At that moment I would have been playing and writing about Dead Space 2 myself, but a blizzard and layover had led me to a bar on Super Bowl Sunday. And so I was working on my “Pong-Off” series, reviewing all the current games descended from Pong. (If you’re keeping score, Wii Sports got three stars for its rendition of tennis. The PS3’s Sports Champions’ version of table tennis earned four stars.)

“So do you have that new thing?” Wade asked, fanning his free hand through the air. “The Kindle?” “The Kinect,” I said. “Yes. I have one.” Even though Microsoft’s hands-free motion-sensitive controller was released last fall, it remains the most popular topic of video-gaming conversation with the general public. So I wasn’t surprised when Wade, slurring his words, asked me how it performed.

“If ‘Table Tennis’ in Kinect Sports were a painting,” I said, “it would be a pretty good painting. There’s a realistic-looking ping pong table. There are crowds cheering under studio lighting. But when I try to play with that painting, everything falls apart. No matter how far or fast I move to the left and right in real life, onscreen my avatar merely slides his paddle right and left in gentle, even movements. They also happen a split second after I move.”

“But it’s better than that Wii thing, right?” “Wii Sports reduced everything to a hatchet-chopping movement,” I said. “Kinect Sports is more nuanced than that, but it’s still too simple for me to have any serious control over the ball. Sometimes, while playing backhand in real life, the game will compliment my avatar on his forehand shots. And I often find myself delivering a slam shot without ever intending to.

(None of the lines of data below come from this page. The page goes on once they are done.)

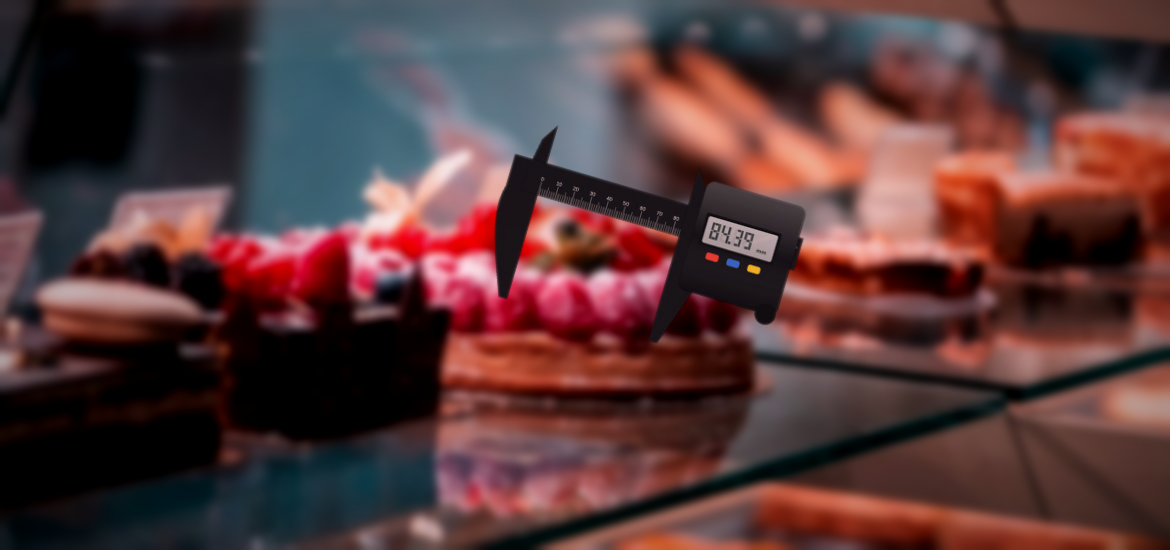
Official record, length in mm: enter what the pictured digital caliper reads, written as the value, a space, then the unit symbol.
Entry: 84.39 mm
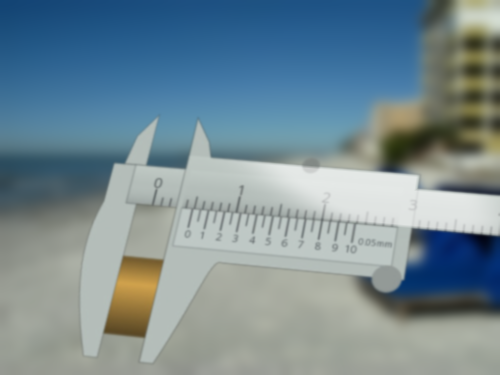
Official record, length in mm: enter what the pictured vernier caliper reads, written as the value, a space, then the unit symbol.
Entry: 4.8 mm
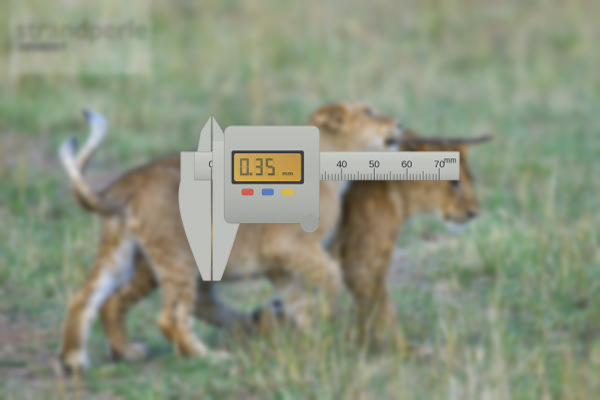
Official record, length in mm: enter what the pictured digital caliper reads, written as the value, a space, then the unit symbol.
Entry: 0.35 mm
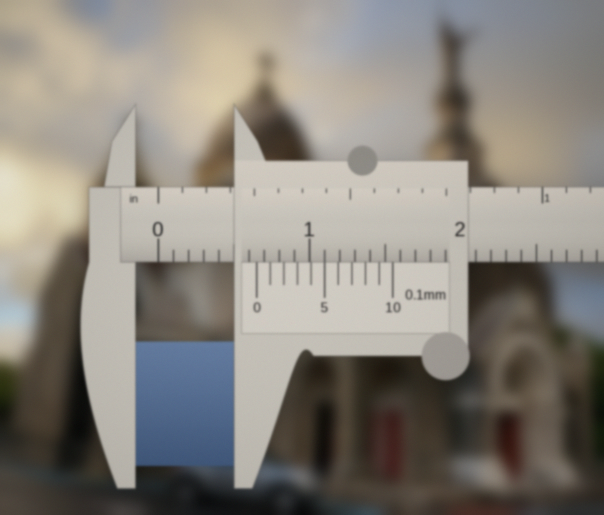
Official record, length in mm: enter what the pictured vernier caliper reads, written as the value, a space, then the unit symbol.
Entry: 6.5 mm
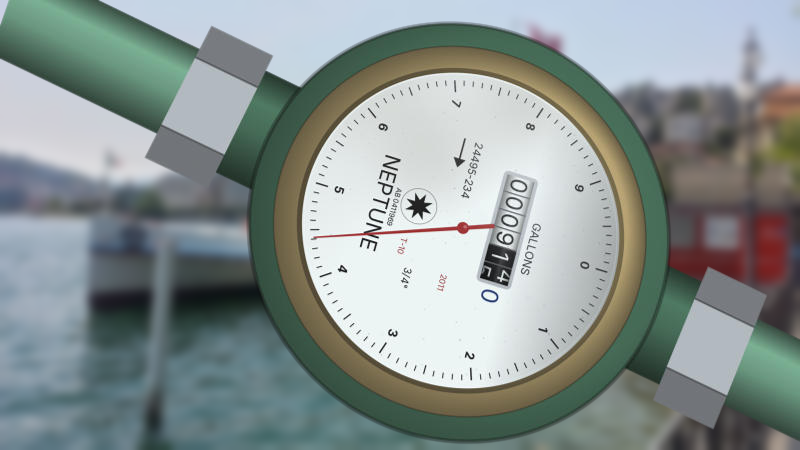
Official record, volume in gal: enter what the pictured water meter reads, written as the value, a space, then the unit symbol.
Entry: 9144.4 gal
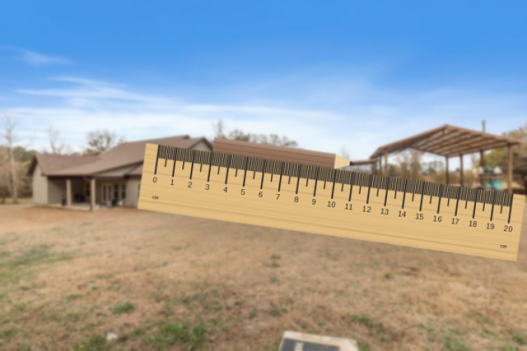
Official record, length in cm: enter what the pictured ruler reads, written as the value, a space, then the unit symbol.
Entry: 8 cm
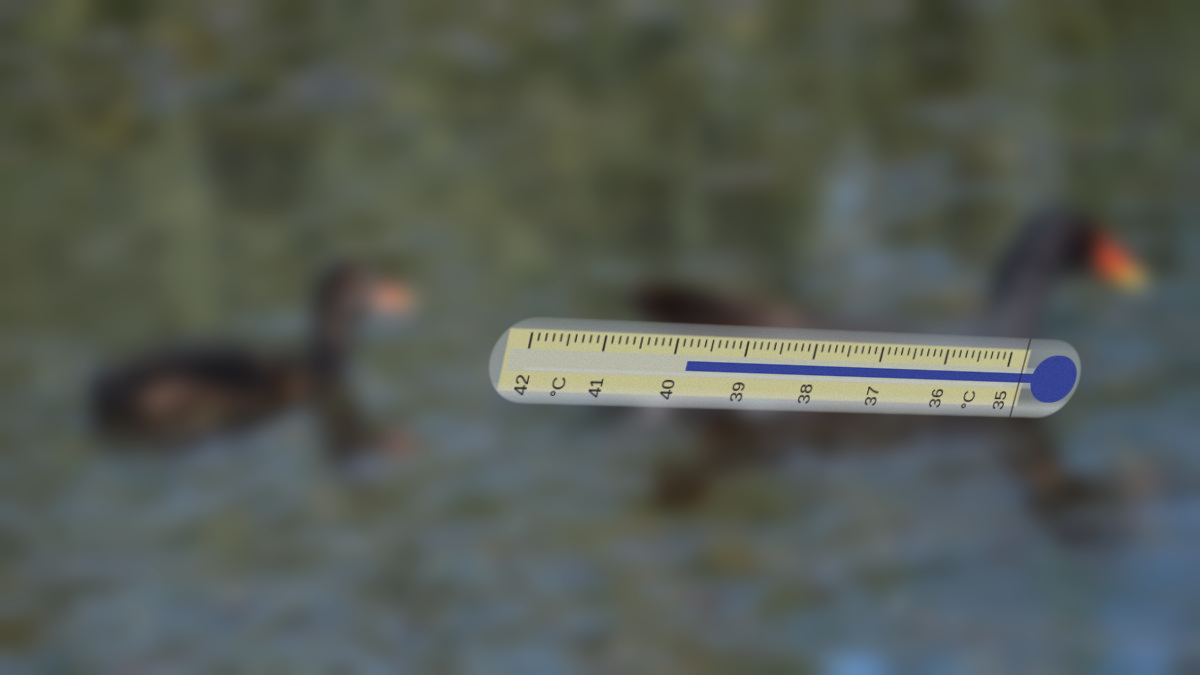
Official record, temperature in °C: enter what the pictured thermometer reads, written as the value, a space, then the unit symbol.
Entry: 39.8 °C
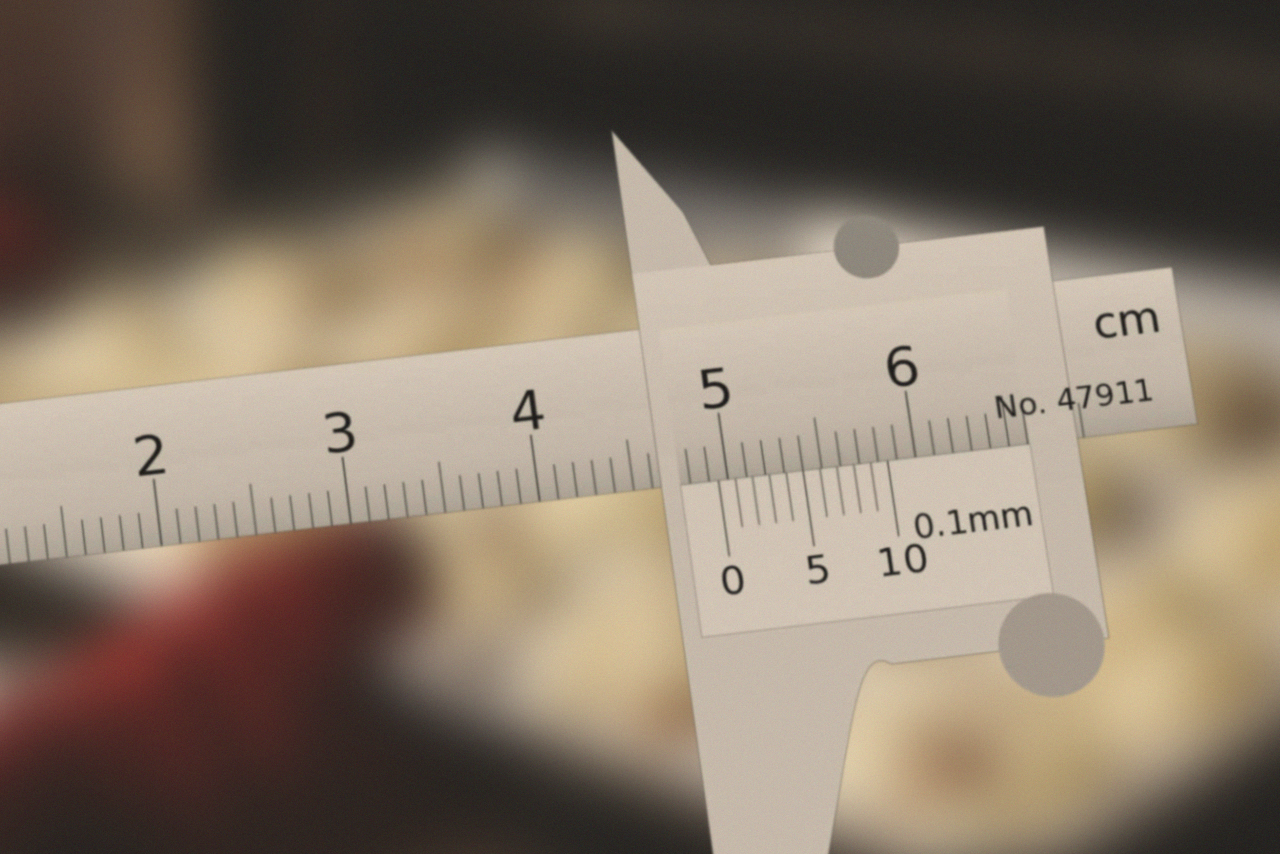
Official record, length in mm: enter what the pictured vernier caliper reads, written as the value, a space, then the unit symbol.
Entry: 49.5 mm
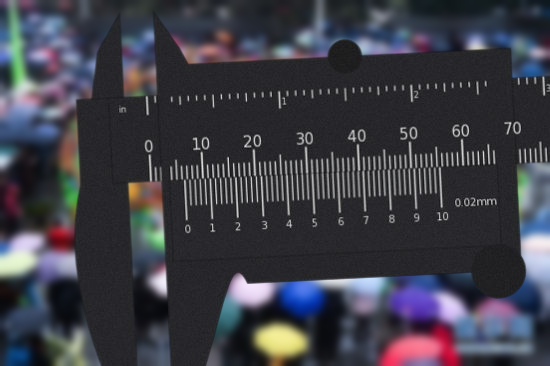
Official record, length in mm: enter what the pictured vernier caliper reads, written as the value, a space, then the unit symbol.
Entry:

“If a motion-sensitive game can’t synchronize my avatar and my body,” I concluded, “then it’s failing. While the Kinect might be sensing my motion, it isn’t translating that motion into game-play. It’s no more a game than a grocery store door opening and closing. It’s just dead space.”

THE GOOD: “Bowling” and “Soccer” prove that the Kinect controller is capable of translating more subtle skill into game-play.

THE BAD: “Track & Field,” “Beach Volleyball” and “Boxing” are almost as heavy-handed as “Table Tennis.”

THE BOTTOM LINE: Kinect Sports almost drops the ball.